• **SÉRIE DE CONSIGNES**
**a)** Dites si chaque affirmation est d’accord avec la critique de Don Carlo, par oui ou non, en citant les mots du texte qui tranchent : (i) le spectacle a été donné au festival de Salzbourg ; (ii) Anja Harteros chante le rôle de Don Carlo ; (iii) au fil des actes, l’histoire devient plus légère.
**b)** Répondez brièvement à ces questions sur la critique de Don Carlo :
(i) Quelle date est indiquée au début ?
(ii) Sur quoi Verdi s’appuie-t-il plus que jamais dans cette œuvre ?
(iii) Quels personnages partagent l’amour interdit ?
**c)** Reprenez la critique de Don Carlo après sa dernière phrase et poursuivez-la dans le même ton.

• **EXTRAIT DE TEXTE**

Jonas Kaufmann (Don Carlo) et Anja Harteros (Elisabeth de Valois) |
18 août 2013: Avec Don
Carlo, Verdi s’appuie plus que jamais sur le pouvoir émotionnel de la
voix humaine. En confiant à Jonas
Kaufmann et Anja Harteros, les
rôles de Don Carlo et Elisabeth, le festival de Salzbourg ne pouvait pas nous
proposer mieux. Quel autre couple lyrique pourrait nous emporter avec autant de
justesse et d’intensité dans les affres d’un amour condamné par la raison
d’état ? Beauté du timbre, amplitude de la voix, intelligence musicale et
engagement scénique illuminent leurs duos d’amour déchirants. Les deux
excellents chanteurs-tragédiens nous font entrer dans leur univers et l’on frémit
de leur tsunami émotionnel magnifiquement incarné.
Œuvre profonde et tellurique, l’histoire raconte les retentissements d’un amour interdit partagé par l’infant Don Carlo et la reine Elisabeth de
Valois sur fond de puissants intérêts politiques et religieux. La musique de Verdi
exprime ce destin tragique en marche dans une œuvre forte dont l’univers
mélodique est totalement en phase avec les tourments des protagonistes. Au fil
des actes, l’histoire est de plus en plus sombre, les personnages de plus en
plus torturés et le public de plus en plus fasciné par cette beauté
tragique.

• **MATÉRIEL FOURNI**
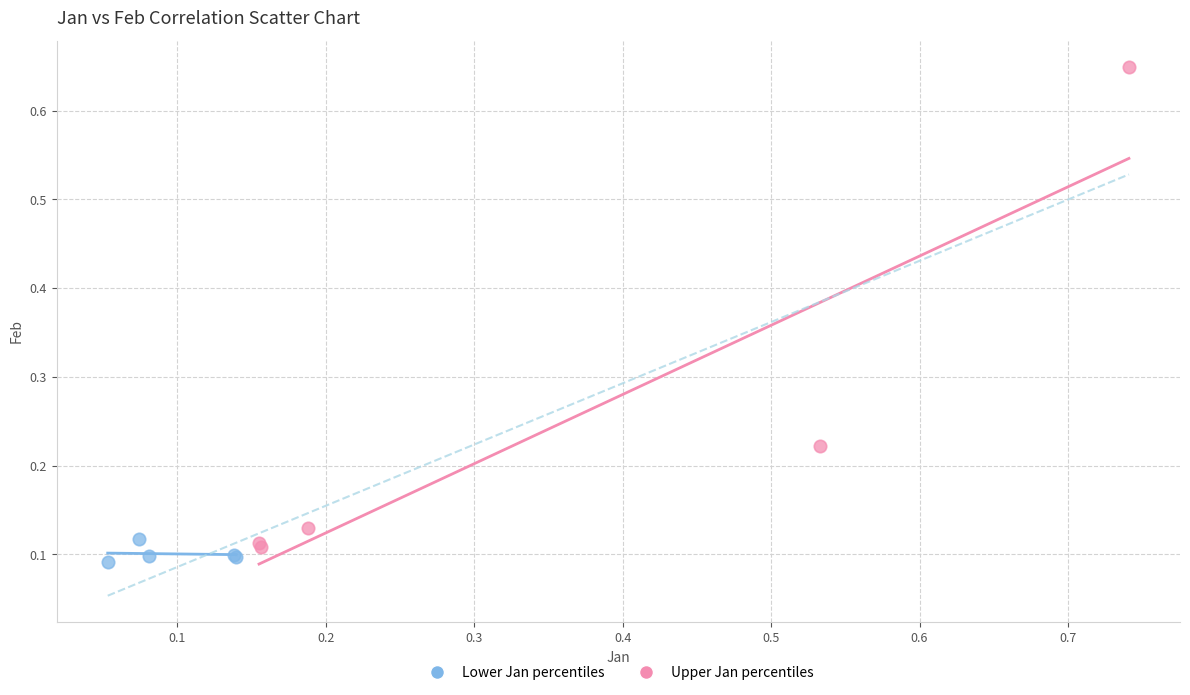

Which series has the largest Y range (max minus min)?

Upper Jan percentiles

• **RÉPONSES**
**a)**
(i) Oui : « le festival de Salzbourg ne pouvait pas nous proposer mieux »
(ii) Non : « Jonas Kaufmann (Don Carlo) et Anja Harteros (Elisabeth de Valois) »
(iii) Non : « l’histoire est de plus en plus sombre »

**b)**
(i) Le 18 août 2013.
(ii) Sur le pouvoir émotionnel de la voix humaine.
(iii) L’infant Don Carlo et la reine Elisabeth de Valois.

**c)**
Peter Stein a conçu une mise en scène classique, épurée
et harmonieuse. Les élégants jeux de lumière, la profusion de costumes noirs et
l’ambiance bleutée des clairs de lune ont un pouvoir poétique certain. Cette beauté
esthétique met en valeur le travail d’acteur incontestable et riche de sens de tous les
interprètes, instillant une progression dramatique prégnante.
Don
Carlo, le "tableau de famille d’une maison
royale" comme l’appelait Schiller dont l’œuvre inspira le livret. L’histoire
commence autour d’un feu allumé dans la forêt de Fontainebleau où la reine
s’est égarée. L’action se déroule au XVIe siècle au moment où la France et
l’Espagne tentent de négocier la paix. L’infant Don Carlo et la reine Elisabeth
sont les jeunes "fiancés" qui se rencontrent dans la forêt. Ils
badinent et s’épanchent aux joies de l’amour partagé. Les effusions seront de
courte durée car cette reine venue de France va devoir épouser Philippe II, le
roi d’Espagne et père de Don Carlo, devenant ainsi sa belle-mère. Consternation
et début des ennuis. Pour compliquer la situation potentiellement adultérine,
la princesse Eboli s’est amourachée de l’infant et fera tout pour compromettre
la reine auprès de son époux. Rodrigue, marquis de Posa, est l’ami du fils dont
il partage les aspirations idéalistes de libérer les Flandres de la répression
sanglante des protestants.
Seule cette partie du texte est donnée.